My poem could improve more if we knew a specific relationship the group may have with the ghost, perhaps a family member who has passed; it would make the tone more interesting. Also I could describe the ghost more before the two are sort of merged. But I feel my rhymes were pretty good here; I was particularly fond of mirrors/disappears, consummate/ gaze/days/remains.

 

One Response to “Phantom,” A Creative Exploration of Leithauser’s “The Haunted”

  1. Ellen October 5, 2022 at 10:36 pm #

    Hey Isaac! Love this poem and love writing spooky poems this time of the year, too(:

    I really enjoy when poets give a different POV to a poem, it’s always fun to explore the other side. Reading your poem and reading your comment on Tanner’s post it makes me so sad you’re not in an MFA program! I was actually wondering the other day why you weren’t because you do engage in literature like a poet so it’s now all coming together and making sense that you are one. I totally understand the not wanting to be told how to write though, there’s always some sort of domineering ideology surrounding poetry in academia where it starts to feel like you’re writing is getting pushed into normalcy or perhaps just the mob mentality that sometimes comes with all workshops inherently.

    I feel like your poem was more ominous than Leithauser and def had more spooky vibes! I would attribute that to the juxtaposing images of “laughing black lamp and” “silence of the light.” Silence of the light was really cool because it made me think of “Silence of the Lambs” but also of like the idea of silent light? It seems terrifying especially when considering the definition of silent as having ZERO sound so there’s an implication of zero sound and zero light: complete darkness. I also felt it felt more spooky because the language surrounding the ghost feels reverent with the way she rises, her haunted gaze, her ability to make the people tremble, which resembles (to me) the way Catholic view God as opposed to Protestants.

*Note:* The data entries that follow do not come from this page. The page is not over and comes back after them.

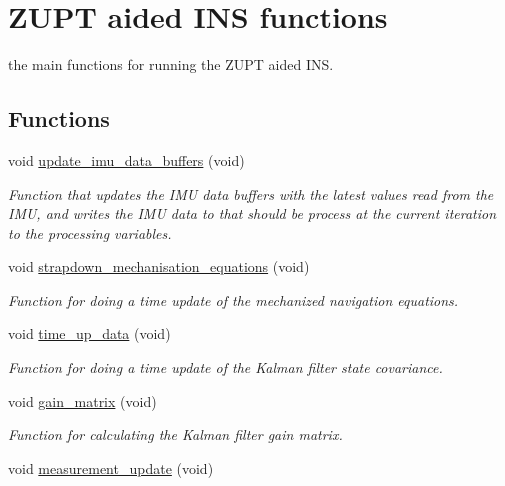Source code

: \hypertarget{group__main__func}{
\section{\-Z\-U\-P\-T aided \-I\-N\-S functions}
\label{group__main__func}
}


the main functions for running the \-Z\-U\-P\-T aided \-I\-N\-S.  


\subsection*{\-Functions}
\begin{DoxyCompactItemize}
\item 
void \hyperlink{group__main__func_gaae1bbd924940610e1709300d40ca5a0f}{update\-\_\-imu\-\_\-data\-\_\-buffers} (void)
\begin{DoxyCompactList}\small\item\em \-Function that updates the \-I\-M\-U data buffers with the latest values read from the \-I\-M\-U, and writes the \-I\-M\-U data to that should be process at the current iteration to the processing variables. \end{DoxyCompactList}\item 
void \hyperlink{group__main__func_ga9169808fbcb9f517deb908960a69ca7a}{strapdown\-\_\-mechanisation\-\_\-equations} (void)
\begin{DoxyCompactList}\small\item\em \-Function for doing a time update of the mechanized navigation equations. \end{DoxyCompactList}\item 
void \hyperlink{group__main__func_gac80ad2aa648edb47edb8f62883cb2a7d}{time\-\_\-up\-\_\-data} (void)
\begin{DoxyCompactList}\small\item\em \-Function for doing a time update of the \-Kalman filter state covariance. \end{DoxyCompactList}\item 
void \hyperlink{group__main__func_ga75c4a936b2db01f930ba89babb822f69}{gain\-\_\-matrix} (void)
\begin{DoxyCompactList}\small\item\em \-Function for calculating the \-Kalman filter gain matrix. \end{DoxyCompactList}\item 
void \hyperlink{group__main__func_gaa1673f6cf928e97c6372c56eddb4cc72}{measurement\-\_\-update} (void)

\end{DoxyCompactItemize}
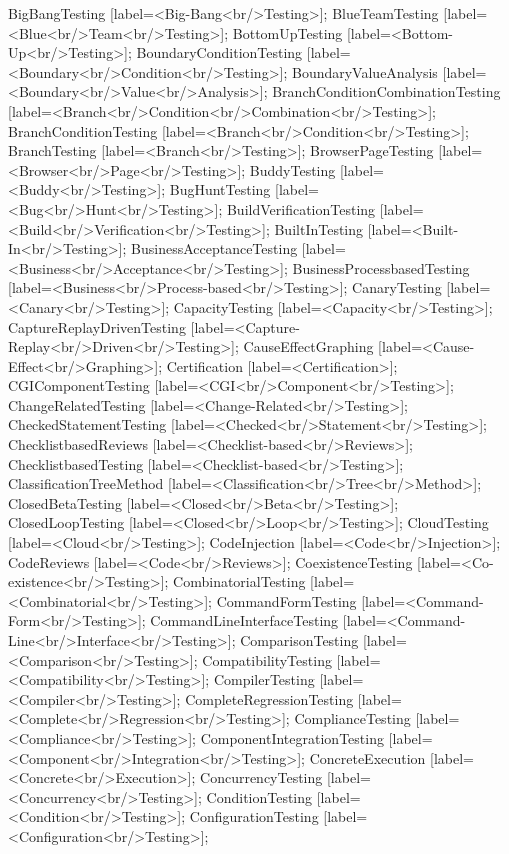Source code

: \documentclass{article}
\begin{document}
{BigBangTesting [label=<Big-Bang<br/>Testing>];
BlueTeamTesting [label=<Blue<br/>Team<br/>Testing>];
BottomUpTesting [label=<Bottom-Up<br/>Testing>];
BoundaryConditionTesting [label=<Boundary<br/>Condition<br/>Testing>];
BoundaryValueAnalysis [label=<Boundary<br/>Value<br/>Analysis>];
BranchConditionCombinationTesting [label=<Branch<br/>Condition<br/>Combination<br/>Testing>];
BranchConditionTesting [label=<Branch<br/>Condition<br/>Testing>];
BranchTesting [label=<Branch<br/>Testing>];
BrowserPageTesting [label=<Browser<br/>Page<br/>Testing>];
BuddyTesting [label=<Buddy<br/>Testing>];
BugHuntTesting [label=<Bug<br/>Hunt<br/>Testing>];
BuildVerificationTesting [label=<Build<br/>Verification<br/>Testing>];
BuiltInTesting [label=<Built-In<br/>Testing>];
BusinessAcceptanceTesting [label=<Business<br/>Acceptance<br/>Testing>];
BusinessProcessbasedTesting [label=<Business<br/>Process-based<br/>Testing>];
CanaryTesting [label=<Canary<br/>Testing>];
CapacityTesting [label=<Capacity<br/>Testing>];
CaptureReplayDrivenTesting [label=<Capture-Replay<br/>Driven<br/>Testing>];
CauseEffectGraphing [label=<Cause-Effect<br/>Graphing>];
Certification [label=<Certification>];
CGIComponentTesting [label=<CGI<br/>Component<br/>Testing>];
ChangeRelatedTesting [label=<Change-Related<br/>Testing>];
CheckedStatementTesting [label=<Checked<br/>Statement<br/>Testing>];
ChecklistbasedReviews [label=<Checklist-based<br/>Reviews>];
ChecklistbasedTesting [label=<Checklist-based<br/>Testing>];
ClassificationTreeMethod [label=<Classification<br/>Tree<br/>Method>];
ClosedBetaTesting [label=<Closed<br/>Beta<br/>Testing>];
ClosedLoopTesting [label=<Closed<br/>Loop<br/>Testing>];
CloudTesting [label=<Cloud<br/>Testing>];
CodeInjection [label=<Code<br/>Injection>];
CodeReviews [label=<Code<br/>Reviews>];
CoexistenceTesting [label=<Co-existence<br/>Testing>];
CombinatorialTesting [label=<Combinatorial<br/>Testing>];
CommandFormTesting [label=<Command-Form<br/>Testing>];
CommandLineInterfaceTesting [label=<Command-Line<br/>Interface<br/>Testing>];
ComparisonTesting [label=<Comparison<br/>Testing>];
CompatibilityTesting [label=<Compatibility<br/>Testing>];
CompilerTesting [label=<Compiler<br/>Testing>];
CompleteRegressionTesting [label=<Complete<br/>Regression<br/>Testing>];
ComplianceTesting [label=<Compliance<br/>Testing>];
ComponentIntegrationTesting [label=<Component<br/>Integration<br/>Testing>];
ConcreteExecution [label=<Concrete<br/>Execution>];
ConcurrencyTesting [label=<Concurrency<br/>Testing>];
ConditionTesting [label=<Condition<br/>Testing>];
ConfigurationTesting [label=<Configuration<br/>Testing>];
}
\end{document}
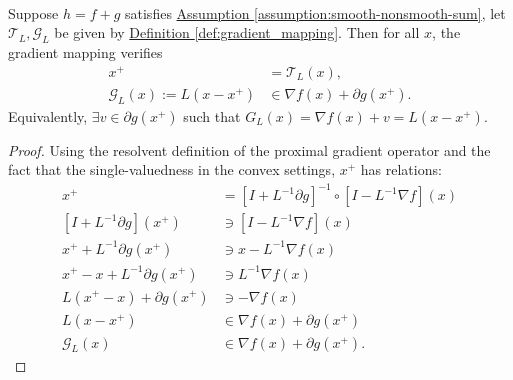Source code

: \documentclass[12pt]{article}
\begin{document}
    \begin{lemma}
    \label{lemma:grad-map-approx-subgrad}\; \\
        Suppose $h = f + g$ satisfies 
        \hyperref[assumption:smooth-nonsmooth-sum]{Assumption \ref{assumption:smooth-nonsmooth-sum}}, 
        let $\mathcal T_L, \mathcal G_L$ be given by 
        \hyperref[def:gradient_mapping]{Definition \ref*{def:gradient_mapping}}.
        Then for all $x$, the gradient mapping verifies
        \begin{align*}
            x^+ &= \mathcal T_L(x), 
            \\
            \mathcal G_L(x) := L(x - x^+) &\in  \nabla f(x) + \partial g(x^+). 
        \end{align*}
        Equivalently, $\exists v \in \partial g(x^+)$ such that $G_L(x) = \nabla f(x) + v = L(x - x^+)$. 
    \end{lemma}
    \begin{proof}
        Using the resolvent definition of the proximal gradient operator and the fact that the single-valuedness in the convex settings, $x^+$ has relations: 
        \begin{align*}
            x^+ &= [I + L^{-1}\partial g]^{-1}\circ [I - L^{-1}\nabla f](x)
            \\
            [I + L^{-1}\partial g](x^+) &\ni [I - L^{-1}\nabla f](x)
            \\
            x^+ + L^{-1}\partial g(x^+) &\ni x - L^{-1}\nabla f(x)
            \\
            x^+ - x + L^{-1}\partial g(x^+) &\ni L^{-1}\nabla f(x)
            \\
            L(x^+ - x) + \partial g(x^+) &\ni - \nabla f(x)
            \\
            L(x - x^+) &\in \nabla f(x) + \partial g(x^+)
            \\
            \mathcal G_L(x) &\in \nabla f(x) + \partial g(x^+). 
        \end{align*}
    \end{proof}
\end{document}
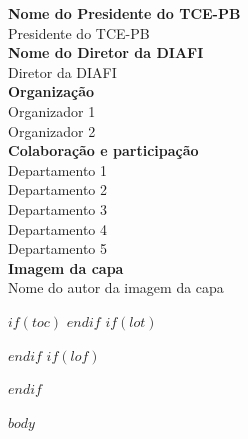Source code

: \documentclass[$if(fontsize)$$fontsize$,$endif$$if(lang)$$lang$,$endif$$if(papersize)$$papersize$,$endif$$for(classoption)$$classoption$$sep$,$endfor$]{$documentclass$}
\begin{document}
\vspace*{\fill}
\begin{center}
	{\large \textbf{Nome do Presidente do TCE-PB}} \\
	{\normalsize {Presidente do TCE-PB}} \\
	\vspace{1cm}
	{\large \textbf{Nome do Diretor da DIAFI}} \\
	{\normalsize {Diretor da DIAFI}} \\
	\vspace{1cm}
	{\large \textbf{Organização}} \\
	{\normalsize {Organizador 1}} \\
	{\normalsize {Organizador 2}} \\
	\vspace{1cm}
	{\large \textbf{Colaboração e participação}} \\
	{\normalsize {Departamento 1}} \\
	{\normalsize {Departamento 2}} \\
	{\normalsize {Departamento 3}} \\
	{\normalsize {Departamento 4}} \\
	{\normalsize {Departamento 5}} \\
	\vspace{1cm}
	{\large \textbf{Imagem da capa}} \\
	{\normalsize {Nome do autor da imagem da capa}} \\
		\vspace{1cm}
\end{center}

\vspace*{\fill}

\newpage


$if(toc)$
{
\thispagestyle{plain}
\hypersetup{linkcolor=black}
\setcounter{tocdepth}{$toc-depth$}
\tableofcontents
}
$endif$
$if(lot)${
\hypersetup{linkcolor=black}
\listoftables
}
$endif$
$if(lof)$
\hypersetup{linkcolor=black}
\listoffigures
$endif$

\newpage

\setlength{\parindent}{4em}
\setlength{\parskip}{1em}



\fancyhead[L]{\truncate{0.45\headwidth}\rightmark}
\fancyhead[R]{\truncate{0.5\headwidth}\leftmark}



$body$
\end{document}
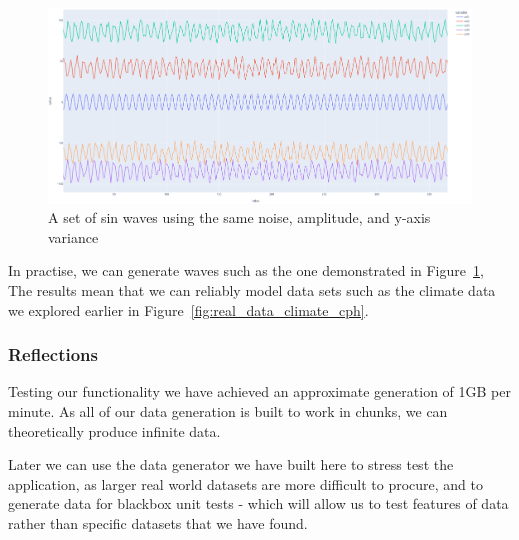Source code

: \begin{figure}[H]
    \centering
    \includegraphics[width=12cm]{figures/data_generation/fake_data_sin_waves}
    \caption{A set of sin waves using the same noise, amplitude, and y-axis variance}
    \label{fig:datagen_fig_3}
\end{figure}

In practise, we can generate waves such as the one demonstrated in Figure~\ref{fig:datagen_fig_3}, The results mean that
we can reliably model data sets such as the climate data we explored earlier in Figure~\ref{fig:real_data_climate_cph}.

\subsubsection{Reflections}

Testing our functionality we have achieved an approximate generation of 1GB per minute.
As all of our data generation is built to work in chunks, we can theoretically produce infinite data.

Later we can use the data generator we have built here to stress test the application, as larger real world datasets are
more difficult to procure, and to generate data for blackbox unit tests - which will allow us to test features of data
rather than specific datasets that we have found.
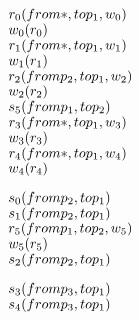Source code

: \newcommand{\reduce}[1]{\ensuremath{\rightarrow_{#1}}}

\newsavebox{\boxTZero}
\begin{lrbox}{\boxTZero}
\begin{minipage}[t]{0.4\linewidth}
\large
\begin{alltt}
\(r\sb{0}(from \ast, to p\sb{1}, w\sb{0})\)
\(w\sb{0}(r\sb{0})\)
\(r\sb{1}(from \ast, to p\sb{1}, w\sb{1})\)
\(w\sb{1}(r\sb{1})\)
\(r\sb{2}(from p\sb{2}, to p\sb{1}, w\sb{2})\)
\(w\sb{2}(r\sb{2})\)
\(s\sb{5}(from p\sb{1}, to p\sb{2})\)
\(r\sb{3}(from \ast, to p\sb{1}, w\sb{3})\)
\(w\sb{3}(r\sb{3})\)
\(r\sb{4}(from \ast, to p\sb{1}, w\sb{4})\)
\(w\sb{4}(r\sb{4})\)
\end{alltt}
\end{minipage}
\end{lrbox}

\newsavebox{\boxTOne}
\begin{lrbox}{\boxTOne}
\begin{minipage}[t]{0.4\linewidth}
\large
\begin{alltt}
\(s\sb{0}(from p\sb{2}, to p\sb{1})\)
\(s\sb{1}(from p\sb{2}, to p\sb{1})\)
\(r\sb{5}(from p\sb{1}, to p\sb{2}, w\sb{5})\)
\(w\sb{5}(r\sb{5})\)
\(s\sb{2}(from p\sb{2}, to p\sb{1})\)
\end{alltt}
\end{minipage}
\end{lrbox}

\newsavebox{\boxTTwo}
\begin{lrbox}{\boxTTwo}
\begin{minipage}[t]{0.4\linewidth}
\large
\begin{alltt}
\(s\sb{3}(from p\sb{3}, to p\sb{1})\)
\(s\sb{4}(from p\sb{3}, to p\sb{1})\)
\end{alltt}
\end{minipage}
\end{lrbox}


\newcommand\examplefigone{
\begin{figure*}[tb]
\begin{center}
\setlength{\tabcolsep}{2pt}
\begin{tabular}[t]{c|c|c}
$\mathit{p_1}$ & $\mathit{p_2}$ & $\mathit{p_3}$ \\
\hline
\scalebox{0.75}{\usebox{\boxTZero}}&
\scalebox{0.75}{\usebox{\boxTOne}} &
\scalebox{0.75}{\usebox{\boxTTwo}}
\end{tabular}
\end{center}
\caption{A simple concurrent trace program.}
\label{fig:example}
\end{figure*}
}

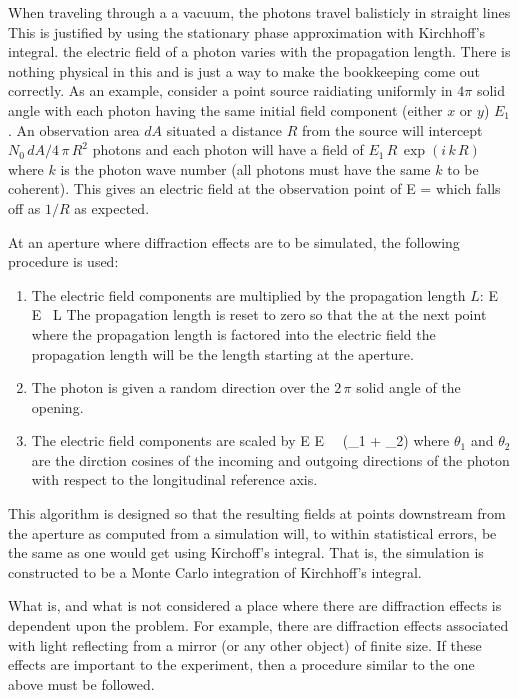 When traveling through a a vacuum, the photons travel balisticly in
straight lines This is justified by using the stationary phase
approximation with Kirchhoff's integral. the electric field of a
photon varies with the propagation length. There is nothing physical
in this and is just a way to make the bookkeeping come out
correctly. As an example, consider a point source raidiating uniformly
in $4\pi$ solid angle with each photon having the same initial field
component (either $x$ or $y$) $E_1$.  An observation area $dA$
situated a distance $R$ from the source will intercept $N_0 \, dA / 4
\, \pi \, R^2$ photons and each photon will have a field of $E_1 \, R
\, \exp(i \, k \, R)$ where $k$ is the photon wave number (all photons
must have the same $k$ to be coherent). This gives an electric field
at the observation point of
\Begineq
  E = 
\Endeq
which falls off as $1/R$ as expected.

At an aperture where diffraction effects are to be simulated, the
following procedure is used:
  \begin{enumerate}
  \item
The electric field components are multiplied by the propagation length $L$:
\Begineq
  E \rightarrow E \, L
\Endeq
The propagation length is reset to zero so that the at the next point
where the propagation length is factored into the electric field the
propagation length will be the length starting at the aperture.
  \item
The photon is given a random direction over the $2 \, \pi$ solid angle
of the opening.
  \item
The electric field components are scaled by
\Begineq
  E \rightarrow E \,  \, (\cos\theta_1 + \cos\theta_2)
\Endeq
where $\theta_1$ and $\theta_2$ are the dirction cosines of the
incoming and outgoing directions of the photon with respect to the
longitudinal reference axis.
  \end{enumerate}
This algorithm is designed so that the resulting fields at points
downstream from the aperture as computed from a simulation will, to
within statistical errors, be the same as one would get using
Kirchoff's integral. That is, the simulation is constructed to be a
Monte Carlo integration of Kirchhoff's integral.

What is, and what is not considered a place where there are
diffraction effects is dependent upon the problem. For example, there
are diffraction effects associated with light reflecting from a mirror
(or any other object) of finite size. If these effects are important
to the experiment, then a procedure similar to the one above must be
followed. 

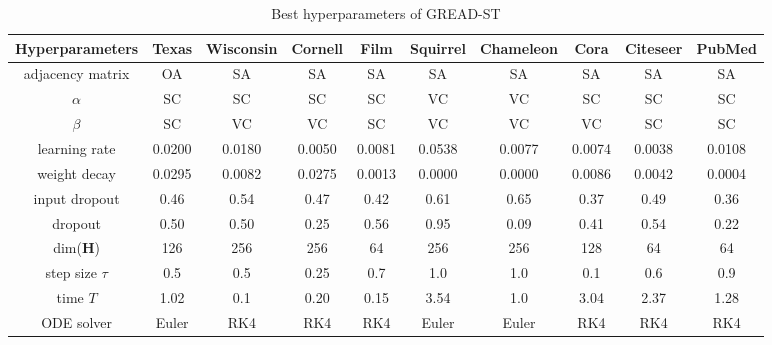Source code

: \documentclass{article}
\theoremstyle{plain}
\theoremstyle{definition}
\theoremstyle{remark}
\begin{document}
\begin{table*}[ht!]
    \centering
    \small
    \caption{Best hyperparameters of GREAD-ST}
    \label{tab:best_ST}
    \begin{tabular}{c ccccccccc} \toprule
        Hyperparameters  & Texas  & Wisconsin 
                                          & Cornell& Film   & Squirrel 
                                                                      & Chameleon
                                                                               & Cora   & Citeseer 
                                                                                                 & PubMed\\ \midrule
        adjacency matrix & OA     & SA     & SA     & SA     & SA     & SA     & SA     & SA     & SA    \\
        $\alpha$         & SC     & SC     & SC     & SC     & VC     & VC     & SC     & SC     & SC    \\
        $\beta$          & SC     & VC     & VC     & SC     & VC     & VC     & VC     & SC     & SC    \\
        learning rate    & 0.0200 & 0.0180 & 0.0050 & 0.0081 & 0.0538 & 0.0077 & 0.0074 & 0.0038 & 0.0108\\
        weight decay     & 0.0295 & 0.0082 & 0.0275 & 0.0013 & 0.0000 & 0.0000 & 0.0086 & 0.0042 & 0.0004\\
        input dropout    & 0.46   & 0.54   & 0.47   & 0.42   & 0.61   & 0.65   & 0.37   & 0.49   & 0.36  \\
        dropout          & 0.50   & 0.50   & 0.25   & 0.56   & 0.95   & 0.09   & 0.41   & 0.54   & 0.22  \\
        dim($\mathbf{H}$)& 126    & 256    & 256    & 64     & 256    & 256    & 128    & 64     & 64    \\
        step size $\tau$ & 0.5    & 0.5    & 0.25   & 0.7    & 1.0    & 1.0    & 0.1    & 0.6    & 0.9   \\
        time $T$         & 1.02   & 0.1    & 0.20   & 0.15   & 3.54   & 1.0    & 3.04   & 2.37   & 1.28  \\
        ODE solver       & Euler  & RK4    & RK4    & RK4    & Euler  & Euler  & RK4    & RK4    & RK4   \\
        \bottomrule
    \end{tabular}
\end{table*}
\end{document}
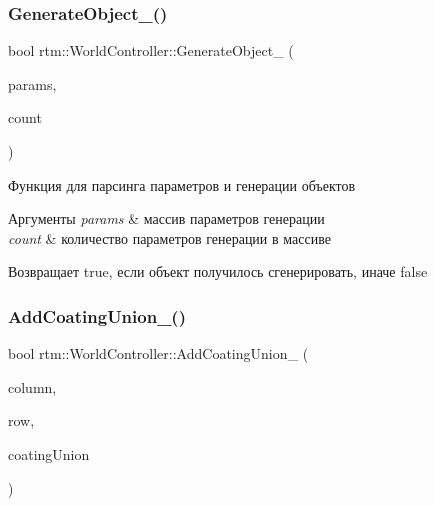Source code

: \subsubsection{\texorpdfstring{Generate\+Object\+\_\+()}{GenerateObject\_()}}
{\footnotesize\ttfamily bool rtm\+::\+World\+Controller\+::\+Generate\+Object\+\_\+ (\begin{DoxyParamCaption}\item[{uint8\+\_\+t $\ast$}]{params,  }\item[{uint8\+\_\+t}]{count }\end{DoxyParamCaption})\hspace{0.3cm}{\ttfamily [private]}}

Функция для парсинга параметров и генерации объектов 
\begin{DoxyParams}{Аргументы}
{\em params} & массив параметров генерации \\
\hline
{\em count} & количество параметров генерации в массиве \\
\hline
\end{DoxyParams}
\begin{DoxyReturn}{Возвращает}
true, если объект получилось сгенерировать, иначе false 
\end{DoxyReturn}
\mbox{\label{classrtm_1_1_world_controller_a6639efb9bada52ca44f485482e7b0e70}} 
\subsubsection{\texorpdfstring{Add\+Coating\+Union\+\_\+()}{AddCoatingUnion\_()}}
{\footnotesize\ttfamily bool rtm\+::\+World\+Controller\+::\+Add\+Coating\+Union\+\_\+ (\begin{DoxyParamCaption}\item[{int}]{column,  }\item[{int}]{row,  }\item[{\hyperlink{namespacertm_a0b1daa4ff7c2591d8433d441f9e56e4c}{Coating\+Union\+Shared}}]{coating\+Union }\end{DoxyParamCaption})\hspace{0.3cm}{\ttfamily [private]}}

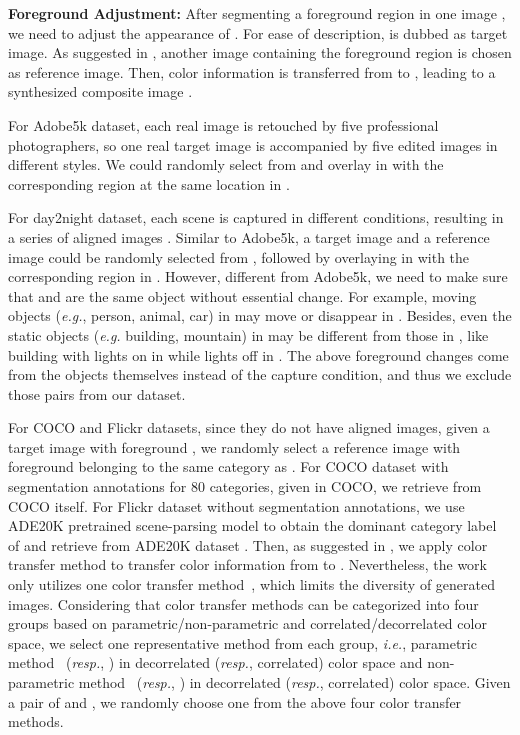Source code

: \documentclass[10pt,twocolumn,letterpaper]{article}
\begin{document}
\noindent\textbf{Foreground Adjustment: }After segmenting a foreground region  in one image , we need to adjust the appearance of . For ease of description,  is dubbed as target image. As suggested in \cite{tsai2017deep}, another image  containing the foreground region  is chosen as reference image. Then, color information is transferred from  to , leading to a synthesized composite image .

For Adobe5k dataset, each real image is retouched by five professional photographers, so one real target image  is accompanied by five edited images  in different styles. We could randomly select  from  and overlay  in  with the corresponding region  at the same location in .

For day2night dataset, each scene is captured in different conditions, resulting in a series of aligned images . Similar to Adobe5k, a target image  and a reference image  could be randomly selected from , followed by overlaying  in  with the corresponding region  in . However, different from Adobe5k, we need to make sure that  and  are the same object without essential change. For example, moving objects (\emph{e.g.}, person, animal, car) in  may move or disappear in . Besides, even the static objects (\emph{e.g.} building, mountain) in  may be different from those in , like building with lights on in  while lights off in . The above foreground changes come from the objects themselves instead of the capture condition, and thus we exclude those pairs from our dataset.

For COCO and Flickr datasets, since they do not have aligned images, given a target image  with foreground , we randomly select a reference image  with foreground  belonging to the same category as . For COCO dataset with segmentation annotations for 80 categories, given  in COCO, we retrieve  from COCO itself. For Flickr dataset without segmentation annotations, we use ADE20K pretrained scene-parsing model \cite{zhou2019semantic} to obtain the dominant category label of  and retrieve  from ADE20K dataset \cite{zhou2019semantic}. Then, as suggested in \cite{tsai2017deep}, we apply color transfer method to transfer color information from  to . Nevertheless, the work \cite{tsai2017deep} only utilizes one color transfer method~\cite{lee2016automatic}, which limits the diversity of generated images. Considering that color transfer methods can be categorized into four groups based on parametric/non-parametric and correlated/decorrelated color space, we select one representative method from each group, \emph{i.e.}, parametric method~\cite{reinhard2001color} (\emph{resp.}, \cite{xiao2006color}) in decorrelated (\emph{resp.}, correlated) color space and non-parametric method~\cite{fecker2008histogram} (\emph{resp.}, \cite{pitie2007automated}) in decorrelated (\emph{resp.}, correlated) color space. Given a pair of  and , we randomly choose one from the above four color transfer methods.
\end{document}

    I think if you’re looking for a place to improve you could start with the relationship to the group but that relationship could be one that’s abstract, otherworldly, religious, spooky related, etc. and doesn’t necessarily need to be the death of someone they knew or the ghost of someone they knew (but it could be ~ the world is your oyster)
    I also think more closely linking the images of the lamp and the ghost would be interesting– the laughing lamp, flickering lamp then the rising ghost, the way her mirror shatters sort of mirrors that but it would be cool to see more of it? Maybe the light could reflect off the shadow mirrored pieces? I don’t know, just an initial, quick thought but I’m sure there’s tons of approaches!